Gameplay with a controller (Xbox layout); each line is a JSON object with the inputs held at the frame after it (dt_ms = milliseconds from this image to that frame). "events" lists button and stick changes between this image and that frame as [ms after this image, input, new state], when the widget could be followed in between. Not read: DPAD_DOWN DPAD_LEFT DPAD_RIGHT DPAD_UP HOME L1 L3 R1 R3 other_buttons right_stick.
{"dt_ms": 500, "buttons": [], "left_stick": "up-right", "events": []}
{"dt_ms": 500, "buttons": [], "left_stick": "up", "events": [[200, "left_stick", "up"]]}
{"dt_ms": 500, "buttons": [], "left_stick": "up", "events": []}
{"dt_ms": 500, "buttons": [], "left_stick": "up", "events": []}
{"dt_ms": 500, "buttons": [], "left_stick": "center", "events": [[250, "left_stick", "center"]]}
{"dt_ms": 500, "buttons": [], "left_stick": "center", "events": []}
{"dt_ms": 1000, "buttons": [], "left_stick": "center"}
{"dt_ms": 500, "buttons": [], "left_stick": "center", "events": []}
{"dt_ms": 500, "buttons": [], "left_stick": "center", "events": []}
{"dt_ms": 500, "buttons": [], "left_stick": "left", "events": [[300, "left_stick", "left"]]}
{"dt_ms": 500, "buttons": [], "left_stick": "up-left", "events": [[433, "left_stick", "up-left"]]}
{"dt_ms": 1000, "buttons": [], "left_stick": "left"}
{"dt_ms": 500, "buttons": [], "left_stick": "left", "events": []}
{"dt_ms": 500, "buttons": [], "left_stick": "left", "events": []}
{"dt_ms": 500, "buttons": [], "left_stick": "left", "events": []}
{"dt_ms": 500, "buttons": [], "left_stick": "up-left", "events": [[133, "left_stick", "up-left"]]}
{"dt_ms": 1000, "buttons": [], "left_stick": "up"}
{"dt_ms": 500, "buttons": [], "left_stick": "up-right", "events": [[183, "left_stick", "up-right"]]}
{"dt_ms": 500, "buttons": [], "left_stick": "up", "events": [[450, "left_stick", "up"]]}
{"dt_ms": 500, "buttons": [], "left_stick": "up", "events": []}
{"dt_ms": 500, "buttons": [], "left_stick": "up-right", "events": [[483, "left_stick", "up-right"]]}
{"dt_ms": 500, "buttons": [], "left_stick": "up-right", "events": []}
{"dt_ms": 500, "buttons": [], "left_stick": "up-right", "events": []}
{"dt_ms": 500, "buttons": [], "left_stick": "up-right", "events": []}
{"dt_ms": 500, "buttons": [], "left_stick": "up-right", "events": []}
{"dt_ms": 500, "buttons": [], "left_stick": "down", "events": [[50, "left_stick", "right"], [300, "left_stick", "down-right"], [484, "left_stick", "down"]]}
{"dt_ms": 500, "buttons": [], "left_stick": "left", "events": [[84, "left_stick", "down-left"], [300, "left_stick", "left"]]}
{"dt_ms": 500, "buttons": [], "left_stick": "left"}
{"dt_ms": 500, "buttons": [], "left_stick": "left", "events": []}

__________________________________________________

◆ Brief
Print each line of the data exactly as it was written.

◆ Exercise response
Gameplay with a controller (Xbox layout); each line is a JSON object with the inputs held at the frame after it (dt_ms = milliseconds from this image to that frame). "events" lists button and stick changes between this image and that frame as [ms after this image, input, new state], when the widget could be followed in between. Not read: DPAD_DOWN DPAD_LEFT DPAD_RIGHT DPAD_UP HOME L1 L3 R1 R3 other_buttons right_stick.
{"dt_ms": 500, "buttons": [], "left_stick": "up-right", "events": []}
{"dt_ms": 500, "buttons": [], "left_stick": "up", "events": [[200, "left_stick", "up"]]}
{"dt_ms": 500, "buttons": [], "left_stick": "up", "events": []}
{"dt_ms": 500, "buttons": [], "left_stick": "up", "events": []}
{"dt_ms": 500, "buttons": [], "left_stick": "center", "events": [[250, "left_stick", "center"]]}
{"dt_ms": 500, "buttons": [], "left_stick": "center", "events": []}
{"dt_ms": 1000, "buttons": [], "left_stick": "center"}
{"dt_ms": 500, "buttons": [], "left_stick": "center", "events": []}
{"dt_ms": 500, "buttons": [], "left_stick": "center", "events": []}
{"dt_ms": 500, "buttons": [], "left_stick": "left", "events": [[300, "left_stick", "left"]]}
{"dt_ms": 500, "buttons": [], "left_stick": "up-left", "events": [[433, "left_stick", "up-left"]]}
{"dt_ms": 1000, "buttons": [], "left_stick": "left"}
{"dt_ms": 500, "buttons": [], "left_stick": "left", "events": []}
{"dt_ms": 500, "buttons": [], "left_stick": "left", "events": []}
{"dt_ms": 500, "buttons": [], "left_stick": "left", "events": []}
{"dt_ms": 500, "buttons": [], "left_stick": "up-left", "events": [[133, "left_stick", "up-left"]]}
{"dt_ms": 1000, "buttons": [], "left_stick": "up"}
{"dt_ms": 500, "buttons": [], "left_stick": "up-right", "events": [[183, "left_stick", "up-right"]]}
{"dt_ms": 500, "buttons": [], "left_stick": "up", "events": [[450, "left_stick", "up"]]}
{"dt_ms": 500, "buttons": [], "left_stick": "up", "events": []}
{"dt_ms": 500, "buttons": [], "left_stick": "up-right", "events": [[483, "left_stick", "up-right"]]}
{"dt_ms": 500, "buttons": [], "left_stick": "up-right", "events": []}
{"dt_ms": 500, "buttons": [], "left_stick": "up-right", "events": []}
{"dt_ms": 500, "buttons": [], "left_stick": "up-right", "events": []}
{"dt_ms": 500, "buttons": [], "left_stick": "up-right", "events": []}
{"dt_ms": 500, "buttons": [], "left_stick": "down", "events": [[50, "left_stick", "right"], [300, "left_stick", "down-right"], [484, "left_stick", "down"]]}
{"dt_ms": 500, "buttons": [], "left_stick": "left", "events": [[84, "left_stick", "down-left"], [300, "left_stick", "left"]]}
{"dt_ms": 500, "buttons": [], "left_stick": "left"}
{"dt_ms": 500, "buttons": [], "left_stick": "left", "events": []}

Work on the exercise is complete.